— start EXCERPTED PASSAGE —
That's the fifth fuel, energy efficiency, conservation.
Narrator: Kansas, a land of wheat, and corn, and cattle.
In the heart of the country, it's number 48
out of all 50 states in energy efficiency.
So this is a place where energy conservation
can really make a difference.
Come on, girls.
Our region is a region of farmers.
We are famously conservative and we have talked
from the beginning about putting the conserve
back in conservative.
Narrator: According to a study by the Natural Resources
Defense Council, improvements in energy efficiency
have the potential to deliver more than $700 billion
in cost savings in the U.S. alone.
But, they say motivating consumers to take action
is the key to unlocking this potential
and that was the aim of Nancy Jackson's
Climate and Energy project,
with its Take Charge! Challenge.
Kansans are patriotic, Kansans are hardworking,
Kansans are humble.
Narrator: And Kansans are competitive.
You all are competing against Ottawa,
Baldwin City, and Paola, so really,
you gotta beat those guys, yes?
Do you want to help us beat Manhattan?
Narrator: 2011 was the second year
for the Take Charge! Challenge, a friendly competition
among 16 communities arranged in four regional groups
aiming to reduce their local energy use.
Some of the lowest cost, most effective ways
that you can take ownership of your energy future
is taking ownership of the efficiency
and the conservation of your house or your business.
Narrator: Ray Hammarlund's office used
federal stimulus dollars to fund four prizes of $100,000
for each of the four regions in the competition.
— end EXCERPTED PASSAGE —
SHORT TASK 1: Please explain, in one to three sentences, why the Kansas energy transcript calls Kansas a place where energy conservation can really make a difference.
SHORT TASK 2: Pick up the Kansas energy transcript after its final line and continue it.
— start PROVIDED INFORMATION —
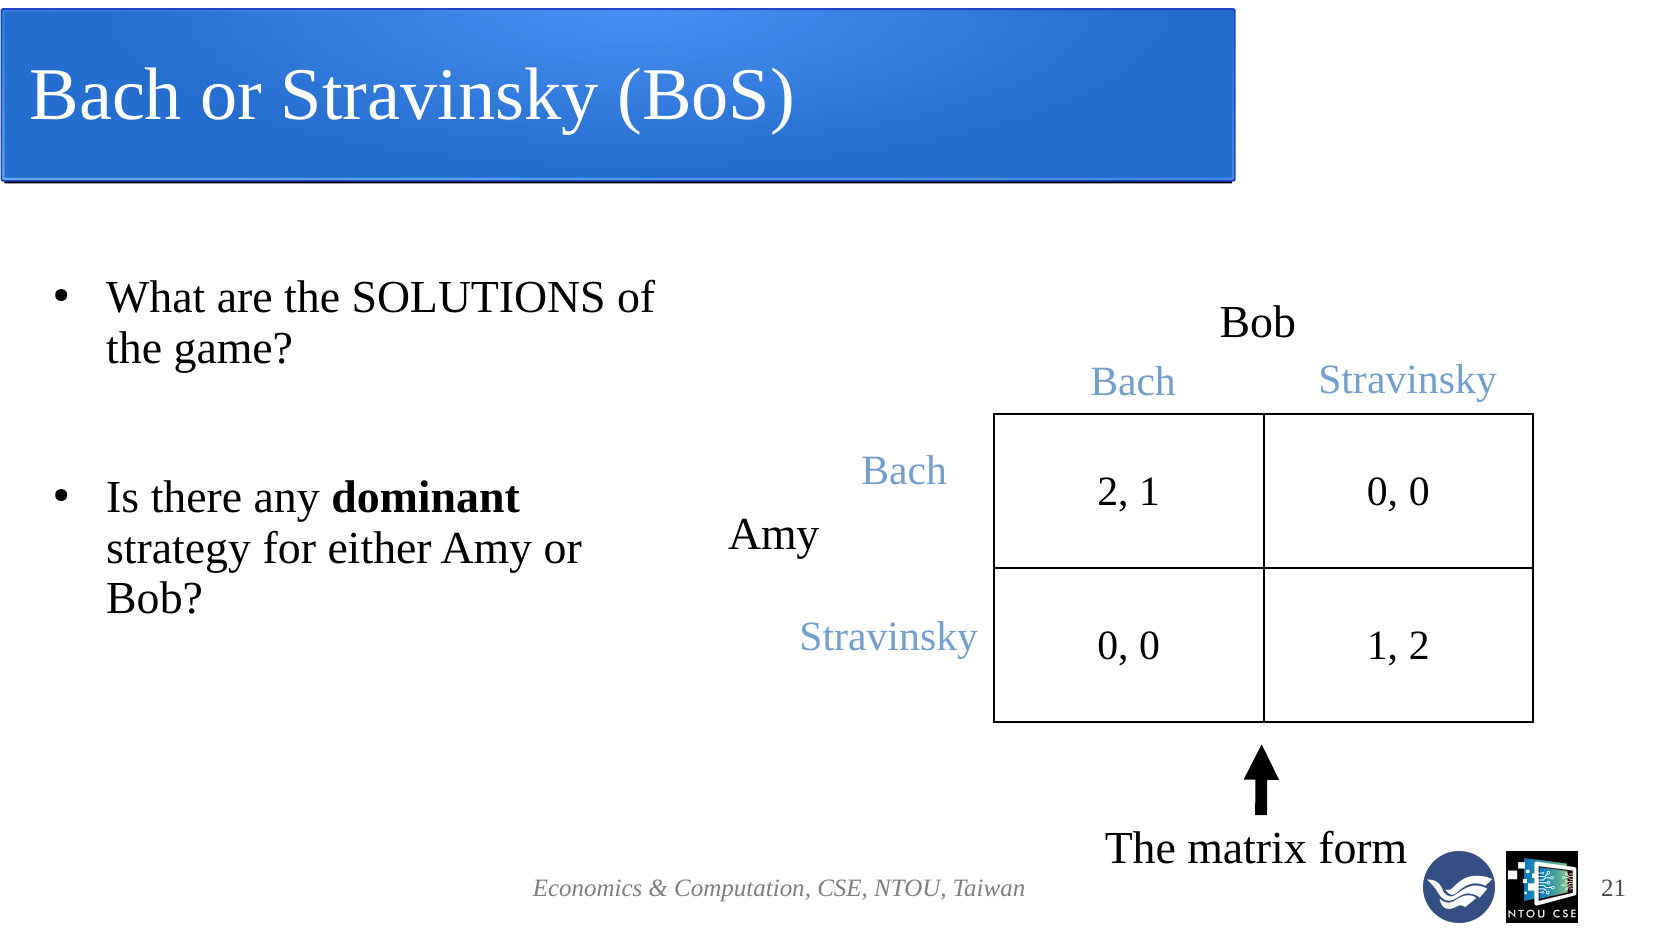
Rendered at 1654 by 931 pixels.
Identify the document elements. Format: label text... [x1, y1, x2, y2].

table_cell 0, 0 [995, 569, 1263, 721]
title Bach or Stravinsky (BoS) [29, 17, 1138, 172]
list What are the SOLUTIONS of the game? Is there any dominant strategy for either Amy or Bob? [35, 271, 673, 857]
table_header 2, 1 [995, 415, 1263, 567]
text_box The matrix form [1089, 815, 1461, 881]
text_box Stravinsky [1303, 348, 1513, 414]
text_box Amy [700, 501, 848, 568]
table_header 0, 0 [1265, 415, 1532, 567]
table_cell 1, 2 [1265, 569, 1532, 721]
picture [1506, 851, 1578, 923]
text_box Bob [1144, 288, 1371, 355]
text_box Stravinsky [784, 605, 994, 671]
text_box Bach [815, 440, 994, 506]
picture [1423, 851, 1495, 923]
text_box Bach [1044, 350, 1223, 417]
— end PROVIDED INFORMATION —
— start PROVIDED INFORMATION —
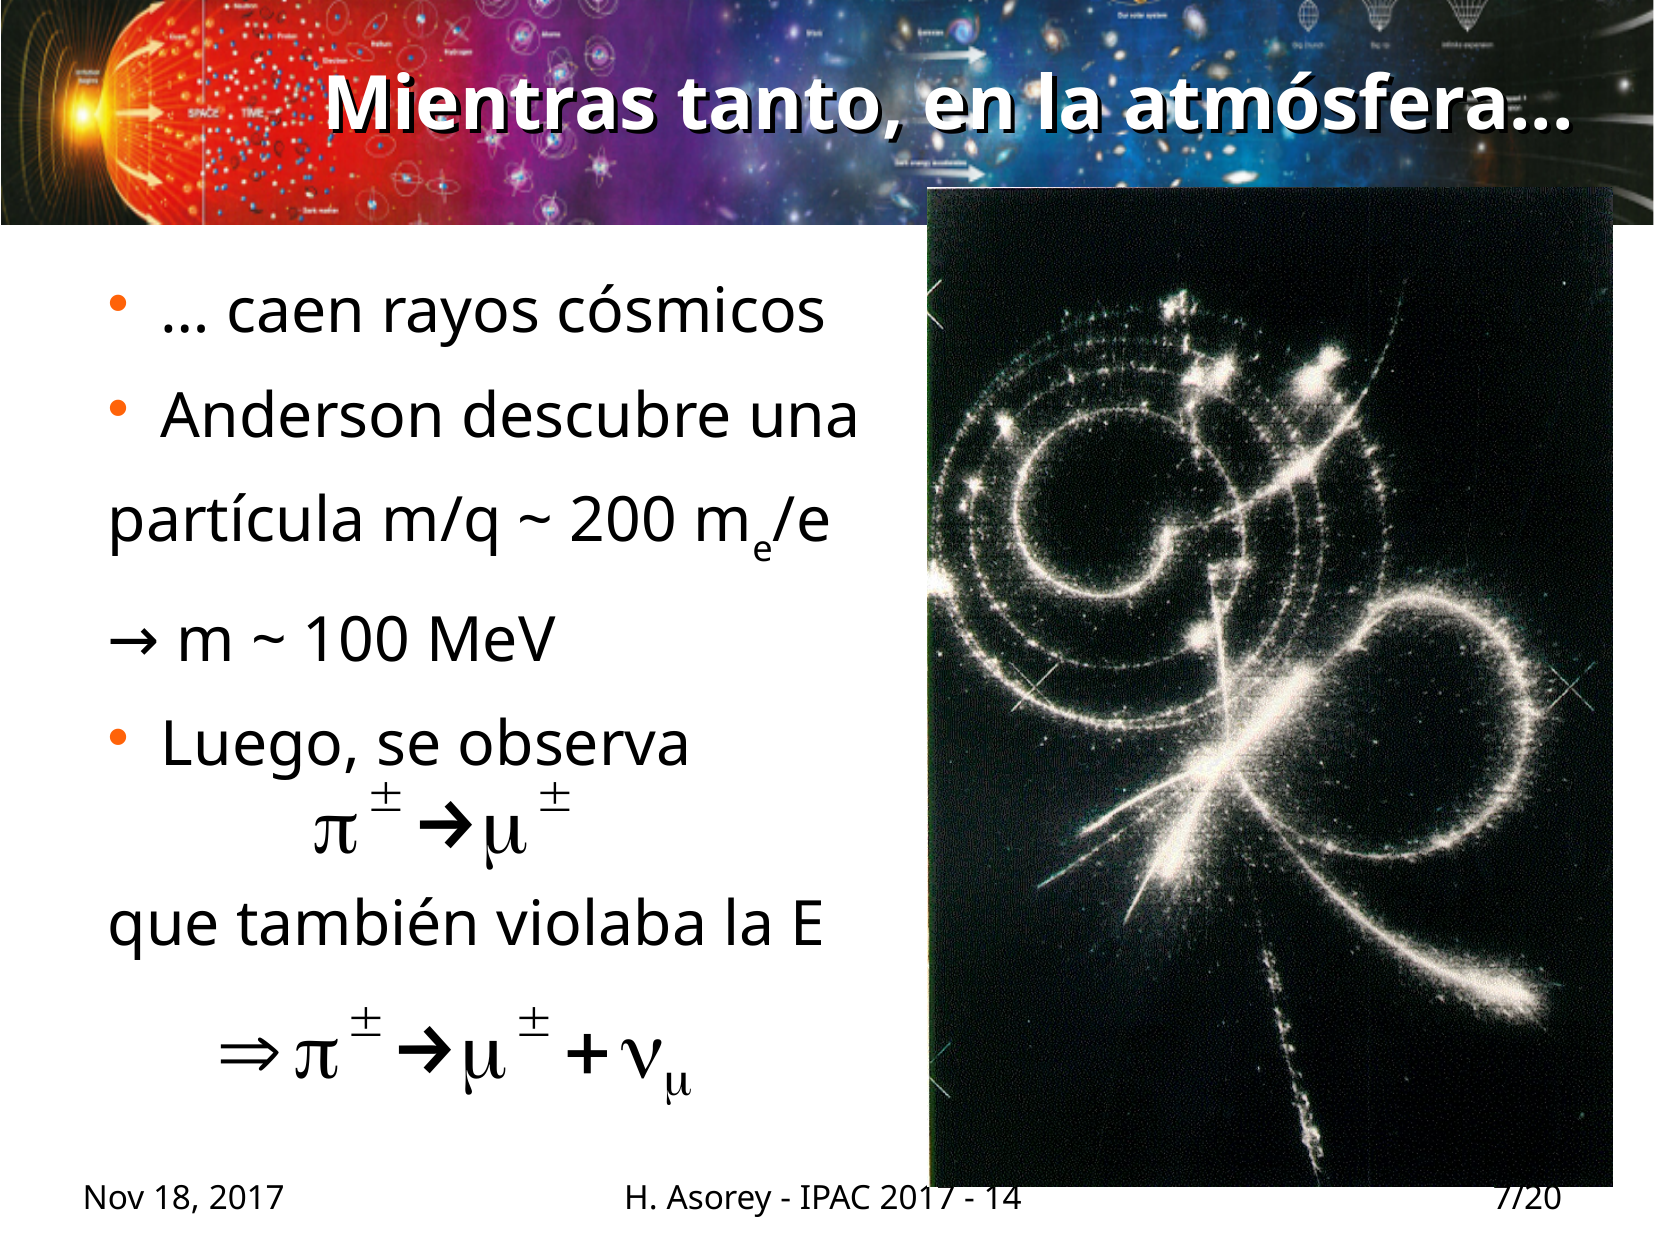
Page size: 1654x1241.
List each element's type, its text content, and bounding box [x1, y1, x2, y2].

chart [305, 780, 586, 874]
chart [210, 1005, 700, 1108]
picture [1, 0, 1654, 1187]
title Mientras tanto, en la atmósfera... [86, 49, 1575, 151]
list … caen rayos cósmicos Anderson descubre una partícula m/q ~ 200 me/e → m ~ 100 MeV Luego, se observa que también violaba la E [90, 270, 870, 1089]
— end PROVIDED INFORMATION —
EXERCISE RESULT 1: Kansas ranks 48th out of all 50 states in energy efficiency. Because it is so far behind, conservation there can really make a difference.

EXERCISE RESULT 2:
Just as important as the grand prize,
$25,000 went to each community
to fund local coordinators who took the lead
in galvanizing grassroots efforts.
Here's how the challenge worked in Iola.
The challenge started in January of this year
and ends October 1st.
You're required to have three community events.
We're going to have a lot more than that.
Today, we are at the Fight The Energy Hog Festival.
Becky Nilges: I love the hog.
He was just so ugly that he is cute.
He represents energy hogs in your home.
You would probably let him in but you don't know
the damage he's going to do.
Narrator: Competing towns scored points by counting how
many cfl bulbs and programmable thermostats were installed
and how many professional home energy audits were done.
Our job as energy auditors, both for commercial
buildings as well as residential buildings is,
we're essentially detectives.
What's happening here?
Is there a great deal of air leakage?
And we're finding that the majority of the houses
that we're dealing with actually use a lot more energy
than they need to.
Narrator: In Lawrence, a house of worship
did an energy audit, made changes,
and got a pretty nice donation in its collection plate.
David Owen: One part of the audit was
to contact the power company.
Well, during that process we discovered
they had been overcharging us.
And so we got a check, a rebate check from them for $4,456.
Narrator: Other changes start small, but add up.
We were a little bit worried at one point
that the congregation would not accept
the very bright, white type lights.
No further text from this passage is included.